Around 1979 a friend’s dad, who worked with computers, had a setup at his house that allowed him to log into his company’s mainframe over a 300 baud modem (it was only plastic and metal, not wood, leather and brass however). My friend and I were able to play a text-based Star trek game where you’d rather tediously move around from quadrant to quadrant zapping Klingons and visiting starbases.
I personally preferred playing what must have been Trek73 on a computer that had no screen, just a printer. That game had you meeting and enemy ship, and you would both pound the snot out of each other until someone’s shields gave out.
My first modem was one or two steps up from that one. It was 300 baud, but direct connect, which meant I had to dial the remote number on a phone, then when I heard tone, hit the connect switch on the modem and (quietly!) hang up the phone.
That was a really neat video - thanks for sharing!
I used to play the old text games too - frustrating yet fun - but I don’t recall the star trek ones. Gosh darnit I missed all the fun!
What I find the oddest (and, in a way, scariest) thing about this video is that the RS232 port was developed prior to 1964.

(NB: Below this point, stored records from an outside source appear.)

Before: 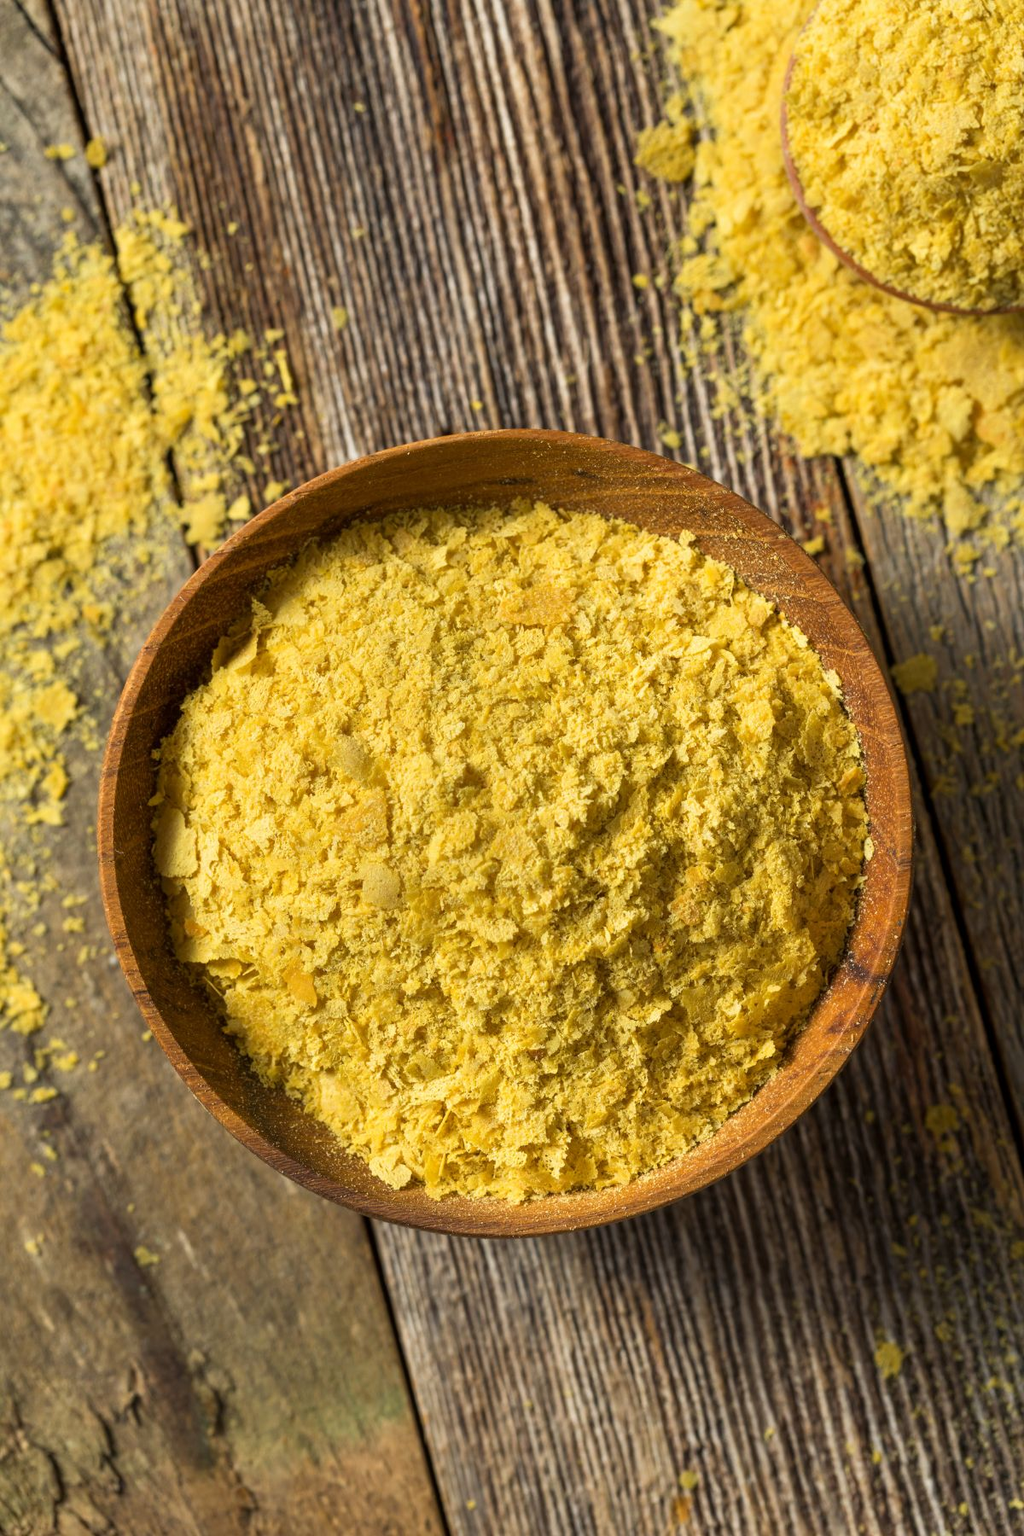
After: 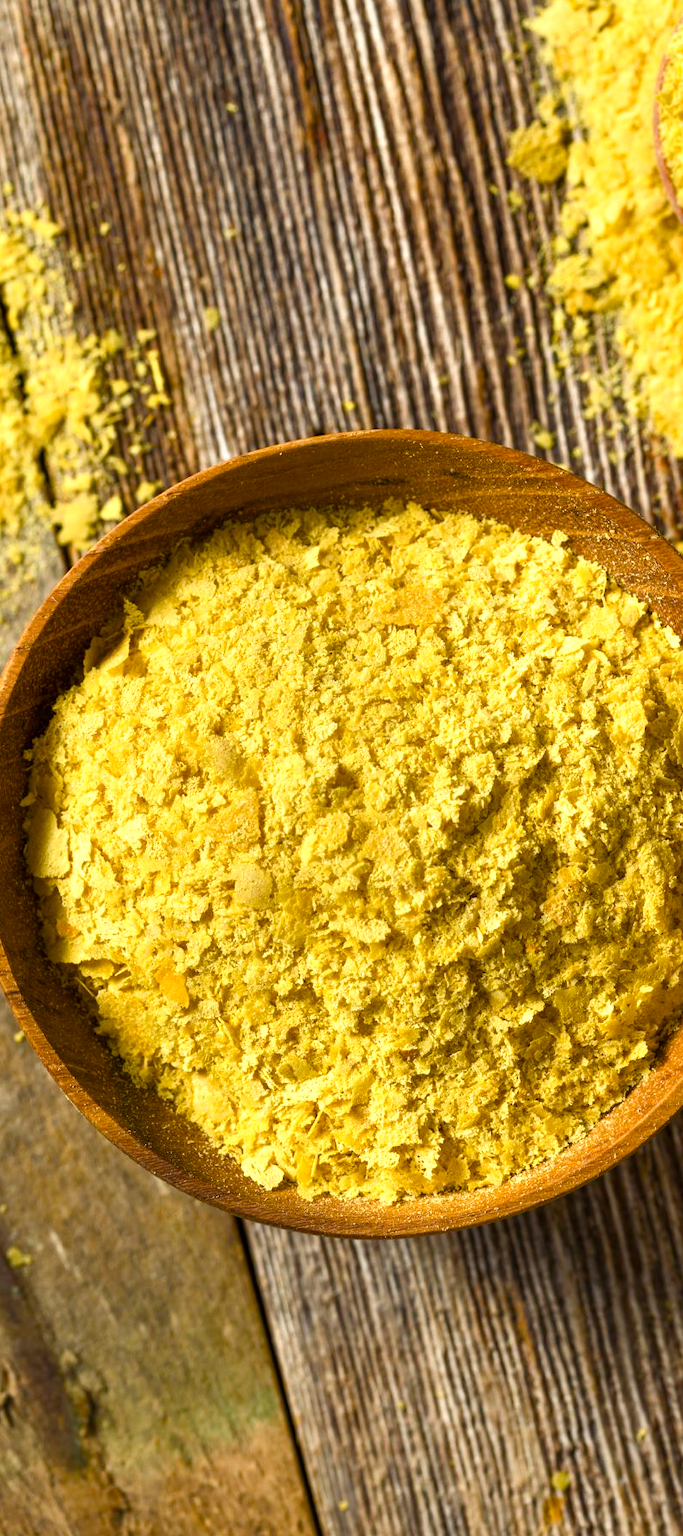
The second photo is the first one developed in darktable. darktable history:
color balance rgb: highlights gain › luminance 9.741%, perceptual saturation grading › global saturation 20%, perceptual saturation grading › highlights -24.984%, perceptual saturation grading › shadows 49.496%, perceptual brilliance grading › highlights 7.854%, perceptual brilliance grading › mid-tones 2.93%, perceptual brilliance grading › shadows 1.725%
crop and rotate: left 12.565%, right 20.718%
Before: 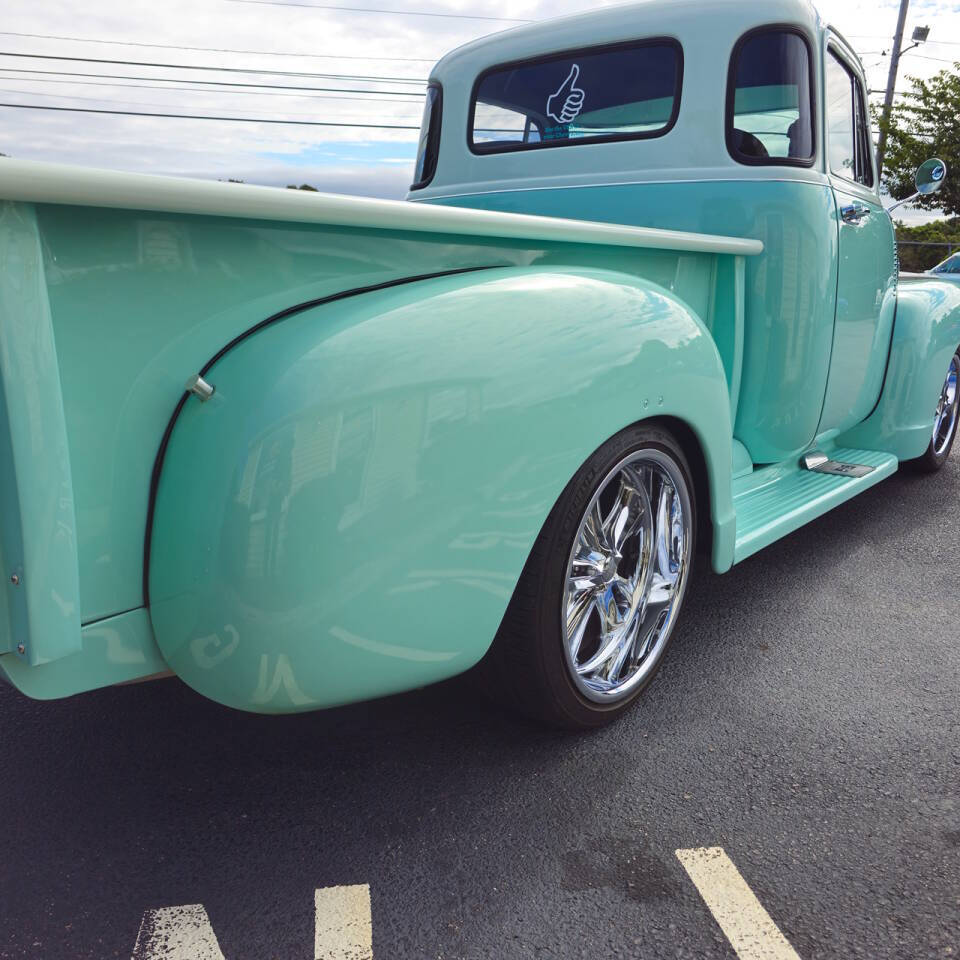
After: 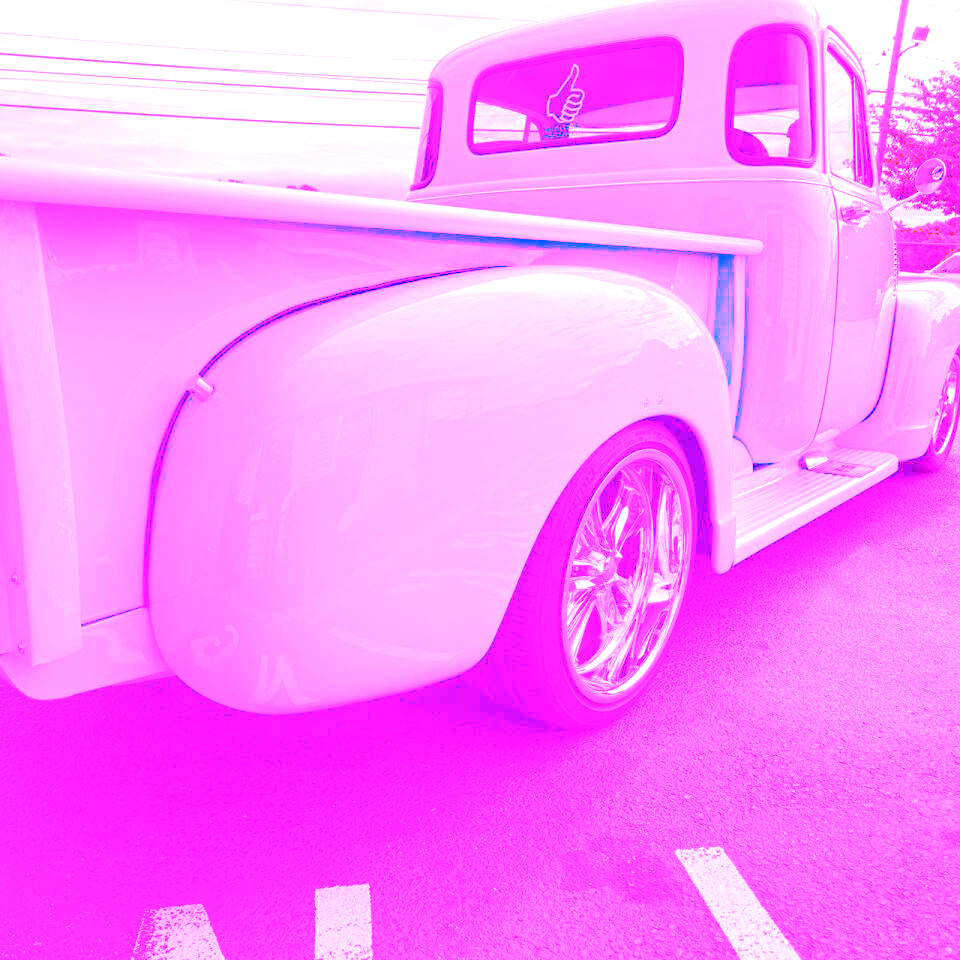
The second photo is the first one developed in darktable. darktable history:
white balance: red 8, blue 8
exposure: black level correction 0.005, exposure 0.286 EV, compensate highlight preservation false
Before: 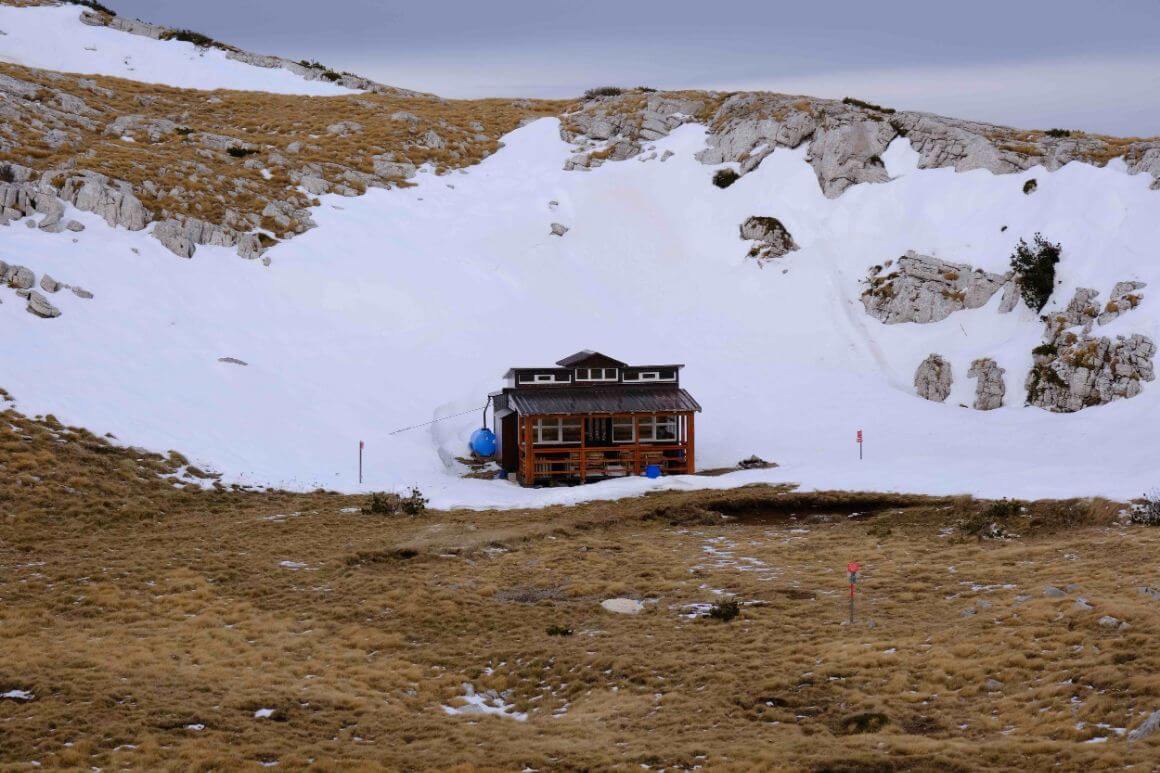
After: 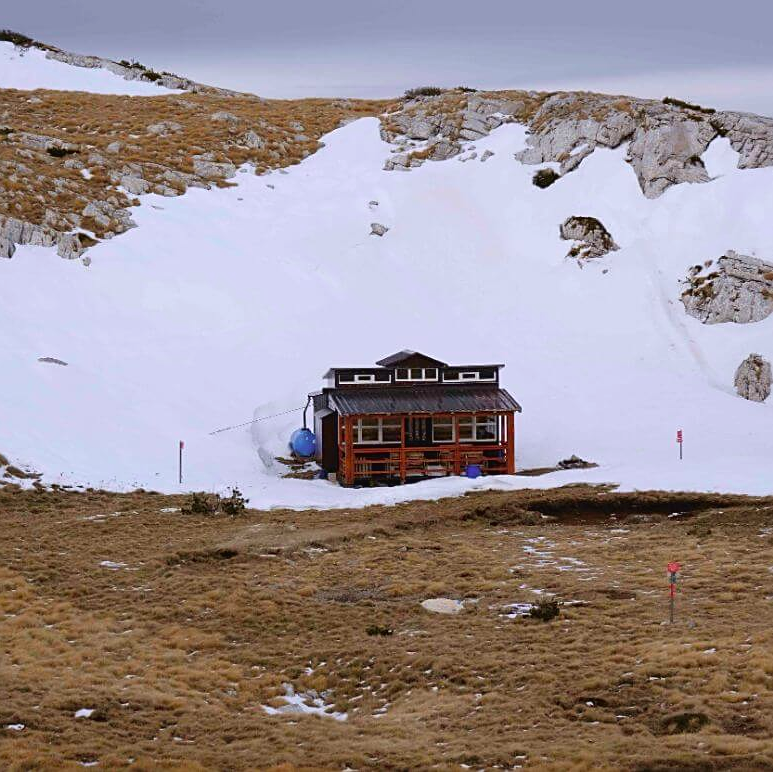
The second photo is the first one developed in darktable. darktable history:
crop and rotate: left 15.546%, right 17.787%
tone curve: curves: ch0 [(0, 0.024) (0.119, 0.146) (0.474, 0.485) (0.718, 0.739) (0.817, 0.839) (1, 0.998)]; ch1 [(0, 0) (0.377, 0.416) (0.439, 0.451) (0.477, 0.477) (0.501, 0.503) (0.538, 0.544) (0.58, 0.602) (0.664, 0.676) (0.783, 0.804) (1, 1)]; ch2 [(0, 0) (0.38, 0.405) (0.463, 0.456) (0.498, 0.497) (0.524, 0.535) (0.578, 0.576) (0.648, 0.665) (1, 1)], color space Lab, independent channels, preserve colors none
sharpen: on, module defaults
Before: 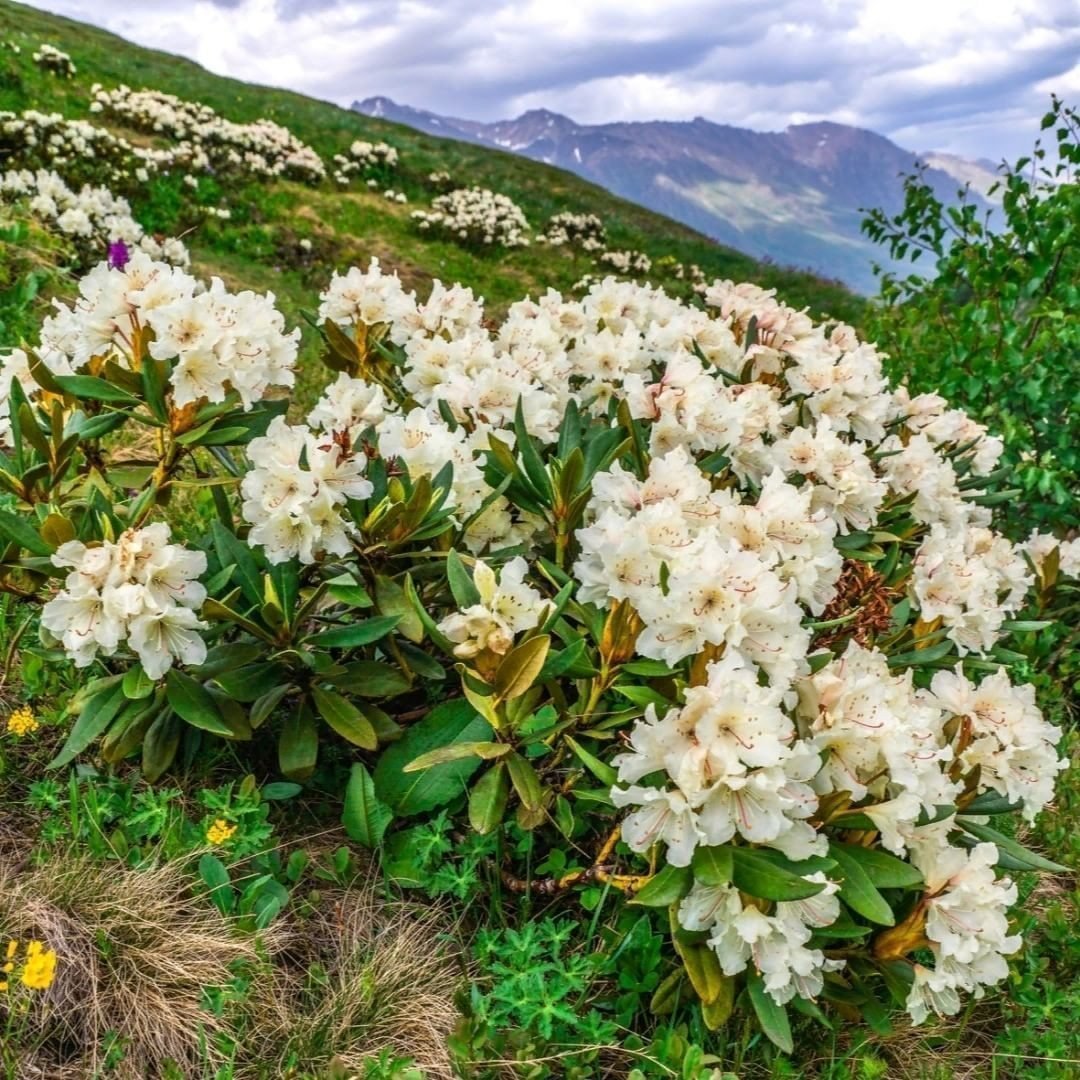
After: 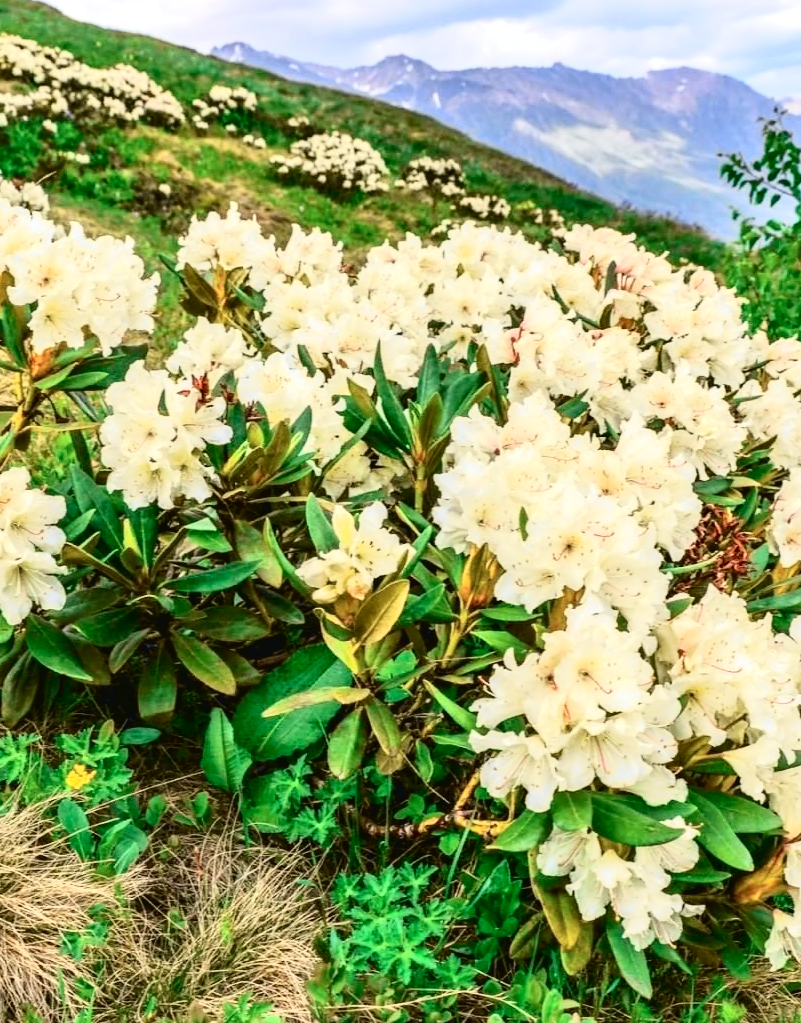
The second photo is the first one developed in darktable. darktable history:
tone curve: curves: ch0 [(0, 0.026) (0.058, 0.036) (0.246, 0.214) (0.437, 0.498) (0.55, 0.644) (0.657, 0.767) (0.822, 0.9) (1, 0.961)]; ch1 [(0, 0) (0.346, 0.307) (0.408, 0.369) (0.453, 0.457) (0.476, 0.489) (0.502, 0.498) (0.521, 0.515) (0.537, 0.531) (0.612, 0.641) (0.676, 0.728) (1, 1)]; ch2 [(0, 0) (0.346, 0.34) (0.434, 0.46) (0.485, 0.494) (0.5, 0.494) (0.511, 0.508) (0.537, 0.564) (0.579, 0.599) (0.663, 0.67) (1, 1)], color space Lab, independent channels, preserve colors none
crop and rotate: left 13.14%, top 5.257%, right 12.621%
exposure: black level correction 0.001, exposure 0.5 EV, compensate exposure bias true, compensate highlight preservation false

No lie, just yesterday I was troubleshooting a piece of modern medical equipment (designed less than ten years ago, built less than three) that not only still had an RS232 port, but was DB25 no less.
That’s a piece of modern medical equipment using a technology/communications protocol that is 50 years old.
The good stuff endures. No worse than tip and ring on twisted pair, which is not only over 100 years old, but the original technology has been flexible enough to support VDSL data at over 50 meg.
How many times has USB been revised in the past 15 years? Do you think Thunderbolt will still be around in 15 years? How about eSATA? I’d be willing to bet that tip and ring and RS232 will still be with us.